Nicolas Orillard-Demaire

© Nicolas Orillard-Demaire - Reproduction interdite
© Nicolas Orillard-Demaire - Reproduction interdite

Aujourd’hui, photographe de nature, animalier et paysages, Nicolas Orillard-Demaire vient à la photographie après être passé du sport à l’hôtellerie de luxe. 

 

De nombreux voyages autour du monde (USA, Canada, Pérou, Australie, Japon, Europe centrale, Îles Galapagos, Equateur, Chili, etc.) et une bonne dose d’apprentissage sur le terrain créent alors pour cet amoureux de la Nature une passion et un mode de vie. La photographie prend vite le dessus sur le reste, laissant libre cours à sa passion des voyages et des pays nordiques. L’Ecosse, l’Islande, l’Irlande, la Norvège, la Suède, mais aussi la Nouvelle-Zélande prennent doucement place dans son portfolio.

 

De nombreuses expositions en France et en Europe lui permettent de transmettre sa passion au plus grand nombre. Une invitation au voyage et à la découverte de la Nature est parmi ses prérogatives, la poésie accompagnant bien souvent ce monde qu’il essaie de retranscrire.

 

« J’ai retrouvé le goût du temps chargé de solitude, des terres vierges et désertiques, de la proximité avec la nature. Le sentiment ultime de liberté qui vous traverse lorsque vous contemplez le monde et ses beautés. Ma vie est là, ici et ailleurs, à la recherche constante de lumières, d’ambiance et de magie. Mes voyages et les photos qui en découlent sont le strict reflet de la vision qui me suit depuis longtemps, depuis toujours je crois. Une indicible envie de partager les merveilles qui nous entourent, une thérapie visuelle, en quête perpétuelle d’instants capturés. Ces photos sont là pour me rappeler chaque jour ces moments intimes avec la Nature, ces moments de pur bonheur où le frisson s’empare de moi et me transperce au plus profond. »


Michel Riehl

© Michel Riehl - Reproduction interdite
© Michel Riehl - Reproduction interdite

Dès l’âge de 18 ans, Michel Riehl a tout de suite été passionné par la photographie en intégrant l’armée de l’air qui lui a offert la possibilité de se former à ce métier. « Durant vingt ans, j’ai pu apprendre les techniques photographiques à l’ECPA (Établissement Cinématographique et Photographique des Armées).
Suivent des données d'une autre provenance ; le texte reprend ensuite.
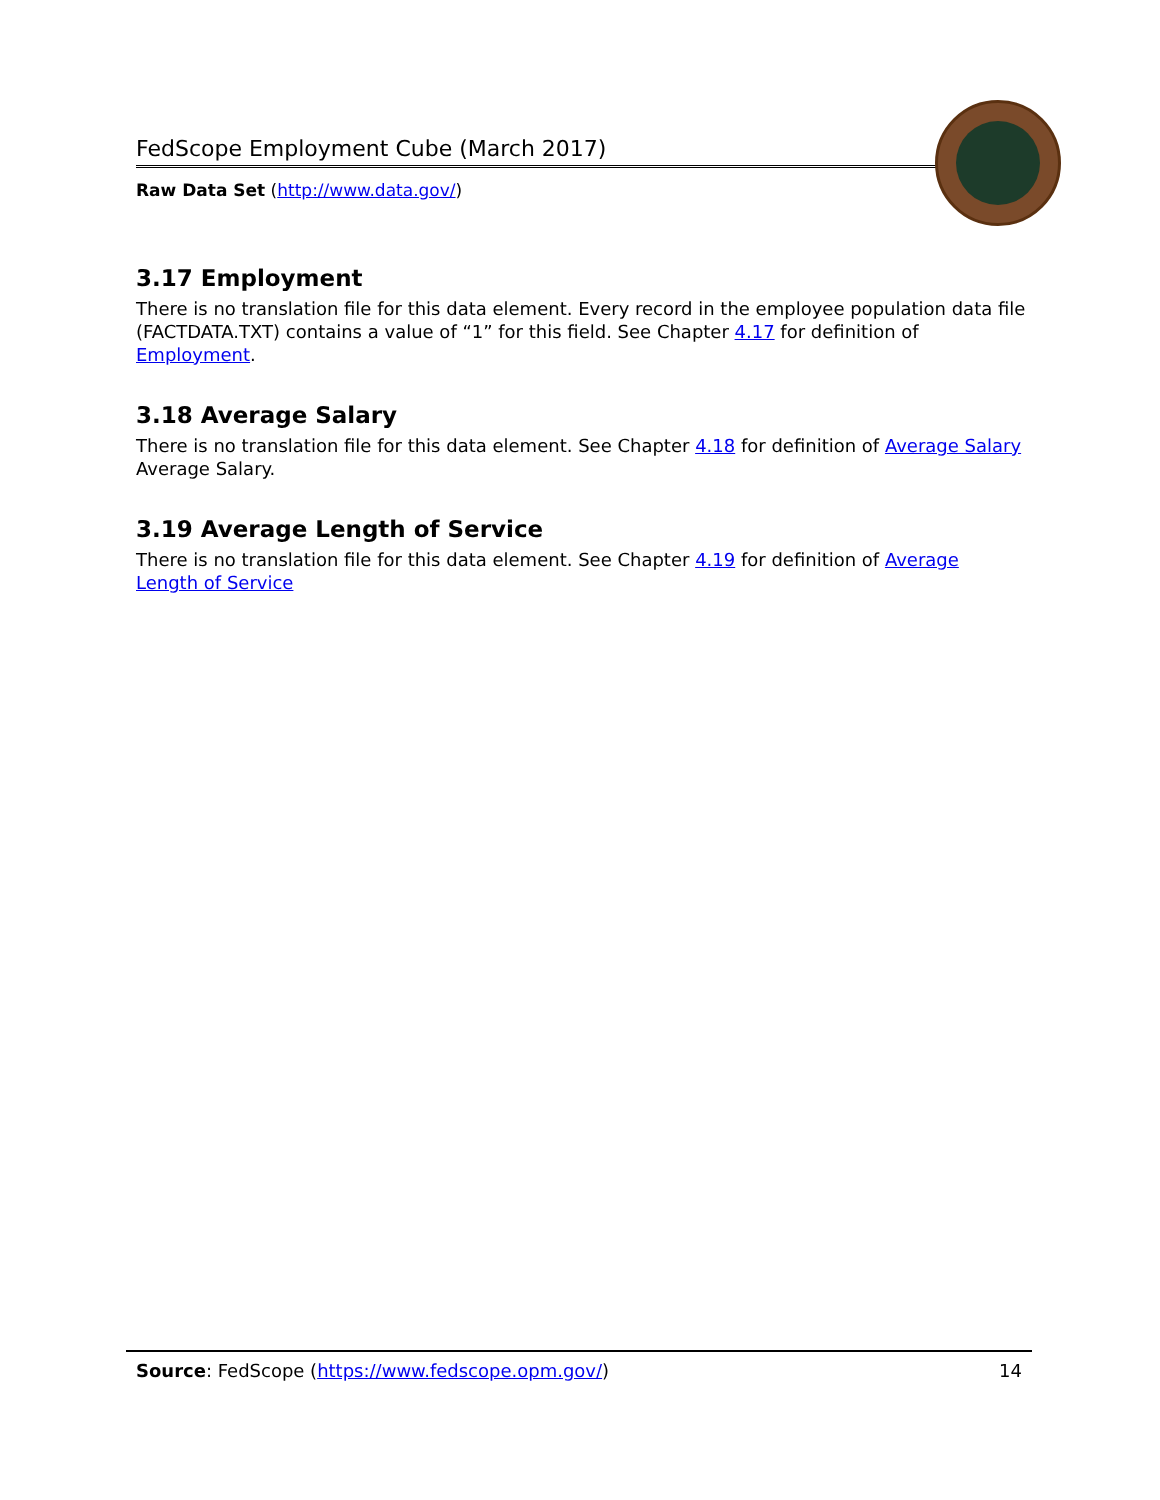FedScope Employment Cube (March 2017)
Raw Data Set (http://www.data.gov/)
3.17 Employment
There is no translation file for this data element. Every record in the employee population data file (FACTDATA.TXT) contains a value of “1” for this field. See Chapter 4.17 for definition of Employment.
3.18 Average Salary
There is no translation file for this data element. See Chapter 4.18 for definition of Average Salary Average Salary.
3.19 Average Length of Service
There is no translation file for this data element. See Chapter 4.19 for definition of Average Length of Service
Source: FedScope (https://www.fedscope.opm.gov/) 14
Tireur en laboratoire noir et blanc, en laboratoire couleur, en passant par les prises de vues en studio, j’ai terminé ma carrière militaire comme reporter photographe, témoin des interventions des Armées en France et dans beaucoup de pays du monde, comme le Tchad, le Pays du Golfe, le Cambodge… »

 

Il s’installe comme photographe indépendant en 1999 et exerce alors son métier en collaboration avec Didier Charre, en répondant à des travaux de commandes pour Peugeot Sport, Campenon Bernard Construction, Ferrari club, etc.

 

Aujourd’hui c’est la nature qui est au centre de ses recherches, une nature brute et intacte, qui est de plus en plus difficile d’approche car l’homme a pratiquement investi tous les territoires existants. Les paysages forment une source d’inspiration infinie et au fil du temps, il se rapproche des éléments qui forment la planète sur laquelle nous vivons. La terre, l’eau, les plantes et les animaux.